Skip to main content

Async generation

Models that advertise supports_async: true MAY return 202 Accepted to a POST /generate request instead of 200.

The 202 response

  • Sets Location: /generate/jobs/{id} pointing at the poll endpoint.
  • Sets Retry-After: <seconds> as a polling hint.
  • Has an empty body, or a small JSON object:
    { "job_id": "abc123", "submitted_at": "2025-04-25T11:32:18Z" }

Polling

GET /generate/jobs/{id}
StatusMeaning
200 OKGeneration complete; body is the glTF document
202 AcceptedStill running; honor Retry-After
4xx / 5xxFailed; body is the standard error envelope

Servers SHOULD retain completed job results for at least 5 minutes. After expiry, polling returns 404 Not Found.

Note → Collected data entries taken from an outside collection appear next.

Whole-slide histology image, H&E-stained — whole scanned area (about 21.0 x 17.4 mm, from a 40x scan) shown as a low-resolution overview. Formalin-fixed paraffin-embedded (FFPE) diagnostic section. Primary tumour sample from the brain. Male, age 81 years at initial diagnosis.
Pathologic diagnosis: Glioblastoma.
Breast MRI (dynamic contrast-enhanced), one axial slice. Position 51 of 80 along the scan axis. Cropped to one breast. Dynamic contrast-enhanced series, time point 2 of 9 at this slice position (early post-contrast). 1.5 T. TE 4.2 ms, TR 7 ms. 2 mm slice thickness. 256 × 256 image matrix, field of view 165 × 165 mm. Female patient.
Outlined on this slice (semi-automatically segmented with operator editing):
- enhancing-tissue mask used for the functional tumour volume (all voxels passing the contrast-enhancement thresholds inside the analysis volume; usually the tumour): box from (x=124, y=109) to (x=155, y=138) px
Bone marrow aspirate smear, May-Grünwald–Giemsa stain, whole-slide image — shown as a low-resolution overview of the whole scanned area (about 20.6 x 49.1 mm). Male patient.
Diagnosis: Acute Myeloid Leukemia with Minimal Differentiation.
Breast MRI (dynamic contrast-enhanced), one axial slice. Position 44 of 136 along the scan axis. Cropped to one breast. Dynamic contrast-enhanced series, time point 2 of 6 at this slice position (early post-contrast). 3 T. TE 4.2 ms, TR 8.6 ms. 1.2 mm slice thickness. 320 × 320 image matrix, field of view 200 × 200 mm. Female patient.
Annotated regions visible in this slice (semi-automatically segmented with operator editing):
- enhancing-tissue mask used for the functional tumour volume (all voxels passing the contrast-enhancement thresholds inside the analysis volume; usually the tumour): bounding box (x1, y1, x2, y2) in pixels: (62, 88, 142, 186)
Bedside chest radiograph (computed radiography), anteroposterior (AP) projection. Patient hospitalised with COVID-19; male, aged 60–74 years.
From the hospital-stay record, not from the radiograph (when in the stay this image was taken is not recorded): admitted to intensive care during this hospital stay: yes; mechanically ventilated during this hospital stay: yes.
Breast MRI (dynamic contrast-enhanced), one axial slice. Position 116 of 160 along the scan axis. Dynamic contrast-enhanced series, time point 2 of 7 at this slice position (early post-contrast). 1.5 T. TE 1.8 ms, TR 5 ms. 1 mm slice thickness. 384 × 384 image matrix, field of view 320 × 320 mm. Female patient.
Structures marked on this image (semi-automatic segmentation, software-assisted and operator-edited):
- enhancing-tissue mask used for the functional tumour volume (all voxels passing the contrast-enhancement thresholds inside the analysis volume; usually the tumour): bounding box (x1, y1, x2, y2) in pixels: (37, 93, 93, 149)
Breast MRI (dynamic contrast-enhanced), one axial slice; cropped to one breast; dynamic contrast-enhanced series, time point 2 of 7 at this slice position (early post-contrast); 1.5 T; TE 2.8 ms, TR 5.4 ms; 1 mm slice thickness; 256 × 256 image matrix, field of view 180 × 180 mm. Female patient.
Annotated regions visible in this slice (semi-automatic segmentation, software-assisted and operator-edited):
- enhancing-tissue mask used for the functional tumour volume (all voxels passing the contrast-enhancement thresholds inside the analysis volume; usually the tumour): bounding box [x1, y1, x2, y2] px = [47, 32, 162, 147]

Servers MAY cancel a pending job via DELETE /generate/jobs/{id} (204 No Content).

Client requirements

Async is OPTIONAL in v1.0, but clients MUST be prepared to handle either a synchronous 200 or an asynchronous 202 from POST /generate, gated on the model's supports_async flag.

A reasonable client loop:

resp = httpx.post("/generate", json=req)
if resp.status_code == 200:
return resp # done
if resp.status_code == 202:
job_url = resp.headers["Location"]
delay = int(resp.headers.get("Retry-After", 2))
while True:
time.sleep(delay)
poll = httpx.get(job_url)
if poll.status_code == 200:
return poll
if poll.status_code == 202:
delay = int(poll.headers.get("Retry-After", delay))
continue
raise generate_error(poll)
raise generate_error(resp)
Don't poll faster than Retry-After

Servers SHOULD return a Retry-After on every 202. The value may grow or shrink as the queue moves; clients SHOULD use the latest value rather than a fixed interval.